• _Aim of the task_
Your task is to write out every line of the data exactly. Drop the pictures.

Source data section start

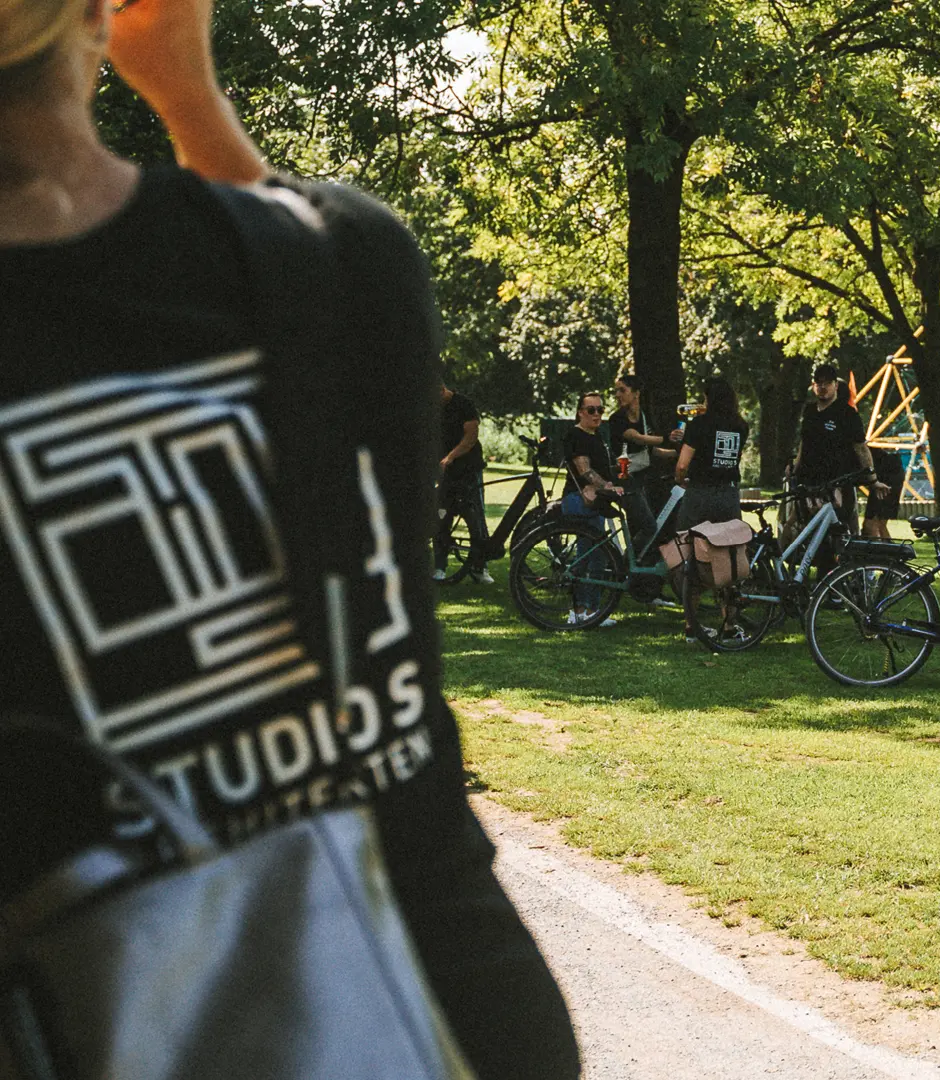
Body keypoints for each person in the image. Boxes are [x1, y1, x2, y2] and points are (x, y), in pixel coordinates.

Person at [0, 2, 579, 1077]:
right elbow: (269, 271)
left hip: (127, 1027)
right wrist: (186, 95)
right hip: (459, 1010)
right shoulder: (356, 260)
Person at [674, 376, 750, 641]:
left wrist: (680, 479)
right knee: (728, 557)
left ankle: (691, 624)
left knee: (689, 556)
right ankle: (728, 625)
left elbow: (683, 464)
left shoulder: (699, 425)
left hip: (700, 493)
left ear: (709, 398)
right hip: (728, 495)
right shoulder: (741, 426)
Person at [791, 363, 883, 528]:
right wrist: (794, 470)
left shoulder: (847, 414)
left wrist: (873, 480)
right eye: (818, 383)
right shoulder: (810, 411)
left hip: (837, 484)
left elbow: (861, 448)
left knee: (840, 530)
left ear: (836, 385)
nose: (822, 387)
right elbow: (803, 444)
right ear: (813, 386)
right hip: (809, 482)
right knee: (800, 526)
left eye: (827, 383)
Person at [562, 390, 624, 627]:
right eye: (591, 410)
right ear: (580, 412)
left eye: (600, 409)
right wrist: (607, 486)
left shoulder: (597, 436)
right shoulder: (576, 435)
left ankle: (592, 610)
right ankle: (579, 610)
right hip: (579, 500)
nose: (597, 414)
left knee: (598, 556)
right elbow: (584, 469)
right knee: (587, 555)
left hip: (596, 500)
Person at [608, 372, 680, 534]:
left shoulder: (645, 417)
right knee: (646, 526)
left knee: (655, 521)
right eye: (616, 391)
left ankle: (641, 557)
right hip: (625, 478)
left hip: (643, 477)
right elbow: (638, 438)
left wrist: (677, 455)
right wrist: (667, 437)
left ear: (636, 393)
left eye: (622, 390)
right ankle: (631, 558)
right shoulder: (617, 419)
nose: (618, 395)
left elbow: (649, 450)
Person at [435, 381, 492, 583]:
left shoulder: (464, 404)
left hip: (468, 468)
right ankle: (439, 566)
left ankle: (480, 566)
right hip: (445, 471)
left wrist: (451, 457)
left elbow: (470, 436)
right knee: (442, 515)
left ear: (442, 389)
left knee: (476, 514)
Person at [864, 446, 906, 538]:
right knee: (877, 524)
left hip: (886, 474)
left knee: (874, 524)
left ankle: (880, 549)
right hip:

Source data section end

• _Result of the task_
Body keypoints for each person in the image. Boxes are [x1, y1, x2, y2] and points are (x, y), in pixel coordinates.

Person at [0, 2, 579, 1077]:
right elbow: (269, 271)
left hip: (127, 1027)
right wrist: (186, 95)
right hip: (459, 1010)
right shoulder: (356, 260)
Person at [674, 376, 750, 641]:
left wrist: (680, 479)
right knee: (728, 557)
left ankle: (691, 624)
left knee: (689, 556)
right ankle: (728, 625)
left elbow: (683, 464)
left shoulder: (699, 425)
left hip: (700, 493)
left ear: (709, 398)
right hip: (728, 495)
right shoulder: (741, 426)
Person at [791, 363, 883, 528]:
right wrist: (794, 470)
left shoulder: (847, 414)
left wrist: (873, 480)
right eye: (818, 383)
right shoulder: (810, 411)
left hip: (837, 484)
left elbow: (861, 448)
left knee: (840, 530)
left ear: (836, 385)
nose: (822, 387)
right elbow: (803, 444)
right ear: (813, 386)
right hip: (809, 482)
right knee: (800, 526)
left eye: (827, 383)
Person at [562, 390, 624, 627]:
right eye: (591, 410)
right ear: (580, 412)
left eye: (600, 409)
right wrist: (607, 486)
left shoulder: (597, 436)
right shoulder: (576, 435)
left ankle: (592, 610)
right ankle: (579, 610)
right hip: (579, 500)
nose: (597, 414)
left knee: (598, 556)
right elbow: (584, 469)
right knee: (587, 555)
left hip: (596, 500)
Person at [608, 372, 680, 534]:
left shoulder: (645, 417)
right knee: (646, 526)
left knee: (655, 521)
right eye: (616, 391)
left ankle: (641, 557)
right hip: (625, 478)
left hip: (643, 477)
right elbow: (638, 438)
left wrist: (677, 455)
right wrist: (667, 437)
left ear: (636, 393)
left eye: (622, 390)
right ankle: (631, 558)
right shoulder: (617, 419)
nose: (618, 395)
left elbow: (649, 450)
Person at [435, 381, 492, 583]:
left shoulder: (464, 404)
left hip: (468, 468)
right ankle: (439, 566)
left ankle: (480, 566)
right hip: (445, 471)
left wrist: (451, 457)
left elbow: (470, 436)
right knee: (442, 515)
left ear: (442, 389)
left knee: (476, 514)
Person at [864, 446, 906, 538]:
right knee: (877, 524)
left hip: (886, 474)
left knee: (874, 524)
left ankle: (880, 549)
right hip:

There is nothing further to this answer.